Dec 22, 2003 17:40
today my brother and i went to visit Her after school. and it was an obligatation, a task, a dreaded almost punishing event. i never ever got along with her in the first place, and now that we had to go into a much depressing place to visit was even more tasking for me. but there was something different about Her today that is overwhelming me with feeling. she was smaller than the week before, her skin not as soft, and she was so quiet. and she seemed to just want to be alone, although she was not rude to us, she was very kind infact. it was as if she could have heard me in the elevator on the way up to Her floor when i said, "damnit, this sucks." Her eyes were wet and glazed over and she stared at nothing when she talked as little as she did. and she seemed so frail and so breakable. and i thought about how all these people have been running around Her for the past year trying to make Her better. and how so many people care about her despite all the truely negative qualities that she has. and how she really loves me, even after all these years that i hindered my own quiet disliking for her. she looked so young and small when she looked up at me to kiss goodbye. she said she loved me just like she always does. but this time i wanted to punch the wall.
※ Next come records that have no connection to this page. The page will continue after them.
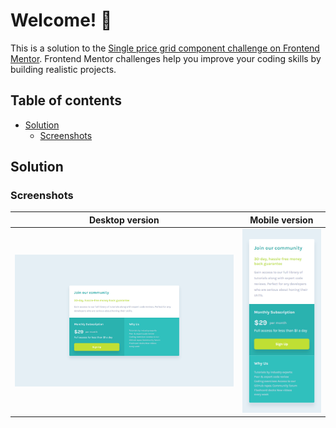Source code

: # Welcome! 👋

This is a solution to the [Single price grid component challenge on Frontend Mentor](https://www.frontendmentor.io/challenges/single-price-grid-component-5ce41129d0ff452fec5abbbc). Frontend Mentor challenges help you improve your coding skills by building realistic projects. 

## Table of contents

- [Solution](#solution)
  - [Screenshots](#screenshots)

## Solution

### Screenshots

| Desktop version                | Mobile version                |
| ------------------------------ | ----------------------------- |
| ![](./screenshots/desktop.png) | ![](screenshots/mobile.png) |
for all the times i was so selfish. and is that how we will all end up? and what is the point. and how could i have been so blind to see that she and i are so alike. all this time i couldn't stand her when really she and i are just so close to being the very same. and how last fall i was lying in a hospital bed and i could have been her right in that moment. and everyone ran around me for three months sorting all my issues into piles. and no here i am just counting the days as they go by. and she lies there each day just tallying the numbers. i have this tingle. this uncomfortable feeling that we are one soul just years apart. i feel like she carries a weight so heavy on her whithering little body. she always has. i want to be there and hold her hand but i fear i am falling along beside her.
tyler, i love my book. it will be perfect for vacation, thank you so much. and mose, my 7'' is the best, it's waiting for me in my room at the moment. Hope get better right now. i demand it.